But I wish to go deeper with this one. I believe that emotions are far more within our control than we believe. Take this simple analysis of emotions in relationships. One person's emotions are determined in very large part by the way the other person is behaving. And anyone can, in a way, shroud or let out her emotions. She can talk about them outright. She can express them through physical and facial movement. She can change the volume and timbre of her voice. So I think we can all agree that we have power over how we express our emotions, ... in most cases. I think we can also agree that emotions can spread from one person to the other in a close relationship.
And yet I don't think most people would agree with me yet that they have essentially full power over their emotions, once they move beyond the chemical nature of emotions. And should it need explicit mention, I do not believe that chemicals play as high a role in emotions as most people do. Let me be clear, I don't think anyone possesses a superpower. I just think that the means within our grasp of making ourselves feel a certain way go under-appreciated. And when it comes to the more complex manifestations of emotion, like love, depression, mania, humor, etc. the implications of this theory are pretty profound. You yourself have suggested that depression is not an illness, so I wonder if this theory of mine speaks to you, at least with regard to that.

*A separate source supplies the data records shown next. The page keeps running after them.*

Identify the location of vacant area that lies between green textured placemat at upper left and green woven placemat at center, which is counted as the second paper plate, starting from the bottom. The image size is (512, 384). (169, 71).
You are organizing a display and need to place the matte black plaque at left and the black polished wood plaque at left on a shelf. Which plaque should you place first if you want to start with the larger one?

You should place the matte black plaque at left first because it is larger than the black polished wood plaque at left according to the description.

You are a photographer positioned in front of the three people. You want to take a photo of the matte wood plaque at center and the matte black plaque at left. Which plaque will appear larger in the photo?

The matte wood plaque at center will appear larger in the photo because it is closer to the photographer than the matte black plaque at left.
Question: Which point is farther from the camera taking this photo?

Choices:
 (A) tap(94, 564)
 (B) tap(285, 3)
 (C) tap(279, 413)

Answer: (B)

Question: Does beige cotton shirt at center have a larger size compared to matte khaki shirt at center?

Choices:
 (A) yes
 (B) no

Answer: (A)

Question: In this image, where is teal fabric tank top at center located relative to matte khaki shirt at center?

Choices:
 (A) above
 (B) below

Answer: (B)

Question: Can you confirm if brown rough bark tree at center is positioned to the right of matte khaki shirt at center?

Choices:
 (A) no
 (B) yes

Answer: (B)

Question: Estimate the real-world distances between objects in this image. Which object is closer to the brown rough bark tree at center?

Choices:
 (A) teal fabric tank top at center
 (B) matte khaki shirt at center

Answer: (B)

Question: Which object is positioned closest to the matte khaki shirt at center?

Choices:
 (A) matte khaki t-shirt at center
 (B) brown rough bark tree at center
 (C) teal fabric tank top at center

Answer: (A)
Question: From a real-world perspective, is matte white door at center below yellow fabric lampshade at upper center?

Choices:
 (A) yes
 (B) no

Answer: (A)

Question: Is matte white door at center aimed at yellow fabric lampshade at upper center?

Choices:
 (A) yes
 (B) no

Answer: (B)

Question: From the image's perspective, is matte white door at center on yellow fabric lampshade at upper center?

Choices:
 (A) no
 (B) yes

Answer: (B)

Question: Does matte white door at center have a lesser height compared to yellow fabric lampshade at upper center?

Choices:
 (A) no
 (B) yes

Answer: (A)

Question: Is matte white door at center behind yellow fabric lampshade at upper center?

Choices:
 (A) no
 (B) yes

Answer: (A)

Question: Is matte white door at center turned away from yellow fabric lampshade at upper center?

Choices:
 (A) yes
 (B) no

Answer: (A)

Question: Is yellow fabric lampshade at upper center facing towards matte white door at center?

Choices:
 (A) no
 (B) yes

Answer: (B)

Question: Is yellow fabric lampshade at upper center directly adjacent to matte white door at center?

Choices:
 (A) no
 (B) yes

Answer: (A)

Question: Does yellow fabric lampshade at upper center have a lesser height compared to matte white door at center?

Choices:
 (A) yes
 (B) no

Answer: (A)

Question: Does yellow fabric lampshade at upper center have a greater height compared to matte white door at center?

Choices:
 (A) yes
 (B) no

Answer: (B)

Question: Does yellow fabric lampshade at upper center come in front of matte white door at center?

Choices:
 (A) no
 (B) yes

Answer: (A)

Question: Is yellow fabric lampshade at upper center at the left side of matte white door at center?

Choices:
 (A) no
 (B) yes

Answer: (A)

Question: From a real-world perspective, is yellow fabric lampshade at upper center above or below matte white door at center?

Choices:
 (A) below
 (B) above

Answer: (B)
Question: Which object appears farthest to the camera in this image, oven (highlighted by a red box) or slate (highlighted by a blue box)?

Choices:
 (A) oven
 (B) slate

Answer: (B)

But it is with love that I am caught up today. And I mean a love beyond friendship. Love, with a capital "L." That thing that everyone is talking about. The thing that involves spending every possible moment together, of laughing and playing and eating and f***ing together in a way that you do with no one else, of doing everything in your power to make her happy in the moment, while helping her to grow in to the future. Many people would disagree that this sort of love can be turned on or off. And indeed, maybe my own choice of words is screwing me here. It's not like a light switch. But I guarantee you that, over time, two people who are not in love, but choose to try, will fall in love and be happy. And, most importantly, experience Love that is just as sacred and precious as those that we fall into. If they so choose.